News Item: “Al Gore helped lead the federal response to Y2K, hut that doesn’t mean his own Internet operations went hug-free. The computer glitch took a tiny bite out of Gore’s campaign Web site. The damage came inside his “virtual town hall,” where a message from a supporter was dated January 3, 19100. . . . Gore’s campaign . . . said it wasn’t exactly a major glitch, even for the man who once claimed to have invented the Internet” (Associated Press, January 3).
The following “position paper” was also found on Vice President Gore’s campaign website on January 3, 19100.
Americans have enjoyed the service economy (*Thank*You*Very*Much *TM) for some years, and now that we are all being served and serviced, it has been decided to fast-forward to the information economy.

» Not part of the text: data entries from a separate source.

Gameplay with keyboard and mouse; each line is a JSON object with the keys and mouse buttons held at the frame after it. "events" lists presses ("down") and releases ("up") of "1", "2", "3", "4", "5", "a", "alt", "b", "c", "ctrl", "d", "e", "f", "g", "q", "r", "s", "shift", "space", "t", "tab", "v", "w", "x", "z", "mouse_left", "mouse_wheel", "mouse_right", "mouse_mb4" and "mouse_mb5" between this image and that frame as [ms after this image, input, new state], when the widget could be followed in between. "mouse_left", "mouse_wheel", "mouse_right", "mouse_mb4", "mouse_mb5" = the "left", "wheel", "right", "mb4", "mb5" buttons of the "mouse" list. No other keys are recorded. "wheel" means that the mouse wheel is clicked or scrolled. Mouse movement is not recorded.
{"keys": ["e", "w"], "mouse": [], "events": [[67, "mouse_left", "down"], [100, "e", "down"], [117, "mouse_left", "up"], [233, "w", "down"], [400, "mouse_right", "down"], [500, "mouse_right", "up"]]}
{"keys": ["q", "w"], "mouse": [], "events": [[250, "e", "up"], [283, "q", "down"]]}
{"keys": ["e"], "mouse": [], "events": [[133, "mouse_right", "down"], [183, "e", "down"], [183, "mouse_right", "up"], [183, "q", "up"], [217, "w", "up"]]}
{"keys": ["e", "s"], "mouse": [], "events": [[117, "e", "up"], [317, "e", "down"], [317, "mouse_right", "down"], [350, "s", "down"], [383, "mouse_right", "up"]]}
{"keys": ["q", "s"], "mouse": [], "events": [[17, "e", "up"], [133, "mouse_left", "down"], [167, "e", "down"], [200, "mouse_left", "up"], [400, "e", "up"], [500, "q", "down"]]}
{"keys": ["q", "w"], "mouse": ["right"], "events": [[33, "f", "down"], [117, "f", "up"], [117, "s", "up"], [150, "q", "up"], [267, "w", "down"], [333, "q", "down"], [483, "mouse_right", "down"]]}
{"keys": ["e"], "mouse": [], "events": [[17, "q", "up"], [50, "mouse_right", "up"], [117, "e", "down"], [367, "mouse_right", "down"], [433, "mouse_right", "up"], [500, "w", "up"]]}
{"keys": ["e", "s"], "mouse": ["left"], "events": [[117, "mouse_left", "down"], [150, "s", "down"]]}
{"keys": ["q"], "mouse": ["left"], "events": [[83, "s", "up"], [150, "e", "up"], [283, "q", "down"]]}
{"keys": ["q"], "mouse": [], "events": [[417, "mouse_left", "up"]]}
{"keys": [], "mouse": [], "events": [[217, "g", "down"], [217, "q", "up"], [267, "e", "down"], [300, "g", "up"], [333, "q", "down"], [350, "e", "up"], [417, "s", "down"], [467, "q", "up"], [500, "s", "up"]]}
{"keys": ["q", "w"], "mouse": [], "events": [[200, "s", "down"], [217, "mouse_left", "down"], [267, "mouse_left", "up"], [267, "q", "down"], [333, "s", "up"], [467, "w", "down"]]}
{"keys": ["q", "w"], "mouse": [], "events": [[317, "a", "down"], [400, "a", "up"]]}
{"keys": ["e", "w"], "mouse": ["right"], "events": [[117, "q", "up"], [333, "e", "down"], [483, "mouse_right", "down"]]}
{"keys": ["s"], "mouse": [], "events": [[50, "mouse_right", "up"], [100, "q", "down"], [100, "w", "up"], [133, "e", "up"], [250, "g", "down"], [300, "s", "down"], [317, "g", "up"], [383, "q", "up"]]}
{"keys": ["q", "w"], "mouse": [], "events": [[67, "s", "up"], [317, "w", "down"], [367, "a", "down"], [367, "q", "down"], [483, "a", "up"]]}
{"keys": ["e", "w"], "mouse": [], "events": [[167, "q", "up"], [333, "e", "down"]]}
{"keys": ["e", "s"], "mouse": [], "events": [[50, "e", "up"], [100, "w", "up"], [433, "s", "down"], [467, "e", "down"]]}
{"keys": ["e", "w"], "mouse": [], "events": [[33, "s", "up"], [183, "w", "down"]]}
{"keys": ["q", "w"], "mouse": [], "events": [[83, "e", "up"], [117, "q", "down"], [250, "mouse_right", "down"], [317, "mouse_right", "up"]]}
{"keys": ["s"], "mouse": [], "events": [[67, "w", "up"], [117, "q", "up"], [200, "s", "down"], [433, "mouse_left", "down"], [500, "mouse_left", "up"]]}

Naturally, the *T*Y*V*M*TM economy demanded a large degree of inyerface with other people—serving, being served, servicing, providing services—while the information economy will not. But in this age of AIDS, perhaps that is not for the worse. Truth to tell, the *T*Y*V*M*TM was becoming somewhat strained. People had already begun “cocooning.” “White flight” had evolved into “flight,” period. From the service economy to a relationship with one’s server, we now deserve the Internet.
Information is the lifeblood of the modern system; they who traffic in it have a corner on the open-ended future of our dynamic, emerging, interdependent, multicultural, supranational, technosensitive world. (“One must be absolutely modern.” Who said that? According to Telnet://sais.quoi.fr/~lavache/zutzutique/lePoseurEnchaine.htm, a Minitel site, it was Rimbaud, an African poet after whom the baud rate was named because he turned out verse @ a faster clip than anyone else in the 18th century.) It won’t matter what you do. or what you are, but what you access. All conceivable data—census, marketing, financial, metallurgical, meteorological, legal, biographical, horoscopic, psychometric, antiquarian, astronomical, genealogical, lit-critical, personal-medical, seismographic—will soon be online, and access to—and manipulation of—these data will mean the success or failure of one’s oeuf de vie. Gentlemyn, start your search engines—@ the on-ramp to the Infobahn!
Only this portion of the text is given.